If intelligence is reducible to chance and necessity and the human mind is the product of non-directed naturalistic evolution, is free will an oxymoron? In the comments of our post on vacuity Allen MacNeill gave his position:
…The reason I bring up the summer course is that for over a decade Will Provine has focused that course on precisely that question, and has forcefully argued in the negative. I must admit that when I first started participating in his course, I disagreed with him, but over the years his arguments (and those of the authors he has used as references) have convinced me that the very idea of human free will is an oxymoron. The problem as I see it is not with the term “will,” if by this we mean that internal neurophysiological state which causes us to behave in the ways that we do (including, of course, having the thoughts that we do). No, the problem is with the word “free.” Free from what? Free from coersion, perhaps, but free from natural/physical causation? Absurd. As Will always points out in his evolution course (and in the summer seminar course when he teaches it), either our actions are caused by the biochemical processes that occur in our nervous systems (in which case they cannot possibly be “free”), or they are “caused” by magic (i.e. “spooky action at a distance” as Einstein called it), which any good physicist should affirm as being completely impossible.

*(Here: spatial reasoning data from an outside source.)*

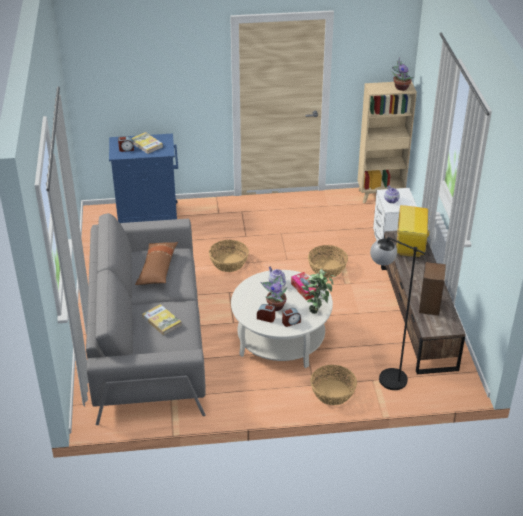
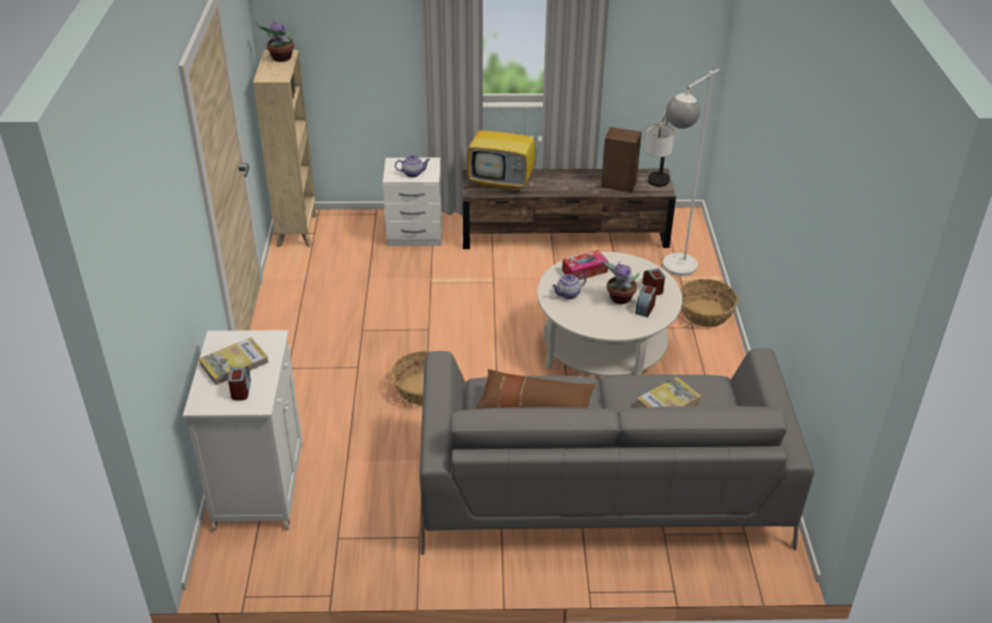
camera: 85 degrees left, 0 degrees up
blue cabinet [109,134,178,223] -> white cabinet [183,330,303,531]
potted plant [301,269,335,314] -> none
basket [308,245,348,278] -> none
black floor lamp [370,237,426,390] -> white floor lamp [663,69,720,276]
none -> table lamp [644,115,675,187]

The paradox of course is that even most scientists “feel” like they have free will, and consequently affirm that it exists. However, the “feeling” of free will, as Daniel Wegner has pointed out (see http://mitpress.mit.edu/catalog/item/default.asp?tid=8770&ttype=2), is just that: a “feeling.” As I have argued elsewhere, this feeling (or rather the neurophysiology that underlies it) is probably itself an evolutionary adaptation, in that it allows us to use our own behavior (or rather our perceptions of our own behavior) as guidelines for the formulation of a “theory of mind” which we can then use to interpret and guide our actions.
PvM seems to disagree:
Would you agree then that there is no such thing as free will?
–Nope. What makes you think that?
My answer: simply because it seems to follow directly from your other claims. There are probably few enough issues in which I agree with Prof. Provine; but here he has convinced me as well as Allen and I can’t say I see any reasonable alternative. But I’d love to hear your reasons for accepting free will, while rejecting the possiblity of anything beyond the workings of chance and deterministic natural law in human intelligence, and why you believe your position is logically consistent.